[[ INFORMATION open ]]
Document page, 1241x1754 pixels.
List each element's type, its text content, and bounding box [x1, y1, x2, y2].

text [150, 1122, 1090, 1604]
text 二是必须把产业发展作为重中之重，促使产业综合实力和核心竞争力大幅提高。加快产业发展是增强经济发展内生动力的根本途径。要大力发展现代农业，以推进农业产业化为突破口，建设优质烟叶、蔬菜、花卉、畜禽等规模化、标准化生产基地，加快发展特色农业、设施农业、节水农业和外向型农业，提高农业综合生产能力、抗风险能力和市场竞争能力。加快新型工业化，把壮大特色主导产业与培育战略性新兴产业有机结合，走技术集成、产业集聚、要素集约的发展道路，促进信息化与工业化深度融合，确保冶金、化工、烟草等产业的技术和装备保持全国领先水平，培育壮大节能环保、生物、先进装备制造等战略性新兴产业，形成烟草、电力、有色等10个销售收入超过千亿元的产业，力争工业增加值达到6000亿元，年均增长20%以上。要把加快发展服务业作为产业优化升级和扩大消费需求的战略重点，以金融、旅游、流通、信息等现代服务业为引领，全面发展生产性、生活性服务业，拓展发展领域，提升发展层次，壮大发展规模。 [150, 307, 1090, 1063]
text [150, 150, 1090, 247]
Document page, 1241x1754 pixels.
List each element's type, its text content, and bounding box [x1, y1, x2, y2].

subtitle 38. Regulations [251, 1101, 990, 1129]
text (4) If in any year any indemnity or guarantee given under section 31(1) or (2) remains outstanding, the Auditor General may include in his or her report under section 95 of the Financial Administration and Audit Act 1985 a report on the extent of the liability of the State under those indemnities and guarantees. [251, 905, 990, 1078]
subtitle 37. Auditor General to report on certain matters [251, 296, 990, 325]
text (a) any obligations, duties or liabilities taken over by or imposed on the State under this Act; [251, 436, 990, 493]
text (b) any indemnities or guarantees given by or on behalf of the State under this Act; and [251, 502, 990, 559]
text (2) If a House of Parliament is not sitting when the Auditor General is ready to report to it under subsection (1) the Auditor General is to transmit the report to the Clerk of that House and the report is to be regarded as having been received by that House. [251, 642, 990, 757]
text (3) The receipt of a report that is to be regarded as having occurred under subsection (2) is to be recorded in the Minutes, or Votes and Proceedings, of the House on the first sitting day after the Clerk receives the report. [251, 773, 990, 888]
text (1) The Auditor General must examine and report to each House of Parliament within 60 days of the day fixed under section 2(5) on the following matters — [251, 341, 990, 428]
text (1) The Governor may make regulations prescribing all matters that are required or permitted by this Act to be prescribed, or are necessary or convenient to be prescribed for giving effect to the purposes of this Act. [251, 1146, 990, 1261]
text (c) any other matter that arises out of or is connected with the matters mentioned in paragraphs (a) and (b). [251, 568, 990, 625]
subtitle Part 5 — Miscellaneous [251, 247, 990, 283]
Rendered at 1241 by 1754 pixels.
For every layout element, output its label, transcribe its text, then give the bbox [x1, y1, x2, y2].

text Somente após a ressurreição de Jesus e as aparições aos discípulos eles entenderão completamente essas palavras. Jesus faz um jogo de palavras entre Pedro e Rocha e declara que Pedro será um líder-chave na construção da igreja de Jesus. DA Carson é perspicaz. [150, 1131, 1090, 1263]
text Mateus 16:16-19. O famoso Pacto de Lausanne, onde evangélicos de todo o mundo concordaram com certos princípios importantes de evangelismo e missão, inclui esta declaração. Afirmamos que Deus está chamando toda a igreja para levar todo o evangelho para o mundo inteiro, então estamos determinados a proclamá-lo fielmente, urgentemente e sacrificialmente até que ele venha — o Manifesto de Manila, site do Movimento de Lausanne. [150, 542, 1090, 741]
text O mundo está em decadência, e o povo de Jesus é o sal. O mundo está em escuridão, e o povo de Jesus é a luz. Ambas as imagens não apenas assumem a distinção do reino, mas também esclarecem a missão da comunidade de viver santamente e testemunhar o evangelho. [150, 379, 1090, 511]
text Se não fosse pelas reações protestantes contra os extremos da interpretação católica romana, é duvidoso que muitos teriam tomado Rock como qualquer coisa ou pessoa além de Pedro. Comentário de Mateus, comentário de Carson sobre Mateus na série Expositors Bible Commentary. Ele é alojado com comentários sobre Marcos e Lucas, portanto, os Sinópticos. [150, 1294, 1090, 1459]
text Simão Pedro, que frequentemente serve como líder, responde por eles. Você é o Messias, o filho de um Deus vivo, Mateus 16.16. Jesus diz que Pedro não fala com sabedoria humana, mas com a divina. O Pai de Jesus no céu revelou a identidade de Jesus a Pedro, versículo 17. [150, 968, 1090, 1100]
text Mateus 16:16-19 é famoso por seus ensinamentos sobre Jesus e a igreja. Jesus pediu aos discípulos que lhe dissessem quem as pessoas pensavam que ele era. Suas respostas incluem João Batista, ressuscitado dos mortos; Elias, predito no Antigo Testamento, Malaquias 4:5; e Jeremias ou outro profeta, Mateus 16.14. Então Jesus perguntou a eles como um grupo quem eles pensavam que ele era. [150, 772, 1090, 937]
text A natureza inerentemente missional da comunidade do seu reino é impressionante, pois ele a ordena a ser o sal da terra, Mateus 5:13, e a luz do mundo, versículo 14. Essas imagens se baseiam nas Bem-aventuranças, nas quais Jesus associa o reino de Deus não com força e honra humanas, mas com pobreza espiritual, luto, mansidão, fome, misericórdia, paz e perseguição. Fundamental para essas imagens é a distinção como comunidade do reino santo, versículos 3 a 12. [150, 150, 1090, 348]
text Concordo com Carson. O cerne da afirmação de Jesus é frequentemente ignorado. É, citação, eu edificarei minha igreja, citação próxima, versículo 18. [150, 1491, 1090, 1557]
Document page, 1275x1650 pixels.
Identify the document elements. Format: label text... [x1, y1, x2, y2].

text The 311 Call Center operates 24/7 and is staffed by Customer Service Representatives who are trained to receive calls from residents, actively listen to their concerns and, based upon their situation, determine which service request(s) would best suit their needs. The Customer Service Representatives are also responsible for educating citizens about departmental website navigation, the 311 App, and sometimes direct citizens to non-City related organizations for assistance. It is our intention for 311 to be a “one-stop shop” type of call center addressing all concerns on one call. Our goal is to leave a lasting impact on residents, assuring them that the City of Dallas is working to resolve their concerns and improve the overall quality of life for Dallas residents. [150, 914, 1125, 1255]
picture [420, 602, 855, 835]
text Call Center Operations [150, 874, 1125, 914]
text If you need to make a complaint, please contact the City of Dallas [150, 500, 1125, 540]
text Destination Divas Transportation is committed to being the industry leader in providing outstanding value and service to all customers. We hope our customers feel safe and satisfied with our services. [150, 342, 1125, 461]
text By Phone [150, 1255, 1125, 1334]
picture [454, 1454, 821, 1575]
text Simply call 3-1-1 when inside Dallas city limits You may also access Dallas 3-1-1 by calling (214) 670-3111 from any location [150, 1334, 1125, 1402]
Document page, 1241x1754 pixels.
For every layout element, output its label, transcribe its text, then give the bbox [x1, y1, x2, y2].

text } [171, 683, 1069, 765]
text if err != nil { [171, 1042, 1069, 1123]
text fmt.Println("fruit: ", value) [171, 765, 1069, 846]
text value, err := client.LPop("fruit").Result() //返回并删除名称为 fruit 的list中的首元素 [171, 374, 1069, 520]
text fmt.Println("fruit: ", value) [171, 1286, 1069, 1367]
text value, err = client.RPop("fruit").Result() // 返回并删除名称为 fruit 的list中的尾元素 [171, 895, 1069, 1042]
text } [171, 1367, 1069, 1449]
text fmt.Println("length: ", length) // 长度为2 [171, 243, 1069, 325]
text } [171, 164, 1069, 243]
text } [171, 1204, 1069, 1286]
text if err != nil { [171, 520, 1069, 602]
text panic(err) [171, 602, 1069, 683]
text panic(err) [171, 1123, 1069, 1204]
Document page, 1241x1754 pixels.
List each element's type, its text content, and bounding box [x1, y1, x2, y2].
[[ INFORMATION closed ]]
**PROMPT:** Find the string "Auditor" in the records, then copy each line where it occurs.

**SOLUTION TO THIS PROBLEM:**
text (4) If in any year any indemnity or guarantee given under section 31(1) or (2) remains outstanding, the Auditor General may include in his or her report under section 95 of the Financial Administration and Audit Act 1985 a report on the extent of the liability of the State under those indemnities and guarantees. [251, 905, 990, 1078]
subtitle 37. Auditor General to report on certain matters [251, 296, 990, 325]
text (2) If a House of Parliament is not sitting when the Auditor General is ready to report to it under subsection (1) the Auditor General is to transmit the report to the Clerk of that House and the report is to be regarded as having been received by that House. [251, 642, 990, 757]
text (1) The Auditor General must examine and report to each House of Parliament within 60 days of the day fixed under section 2(5) on the following matters — [251, 341, 990, 428]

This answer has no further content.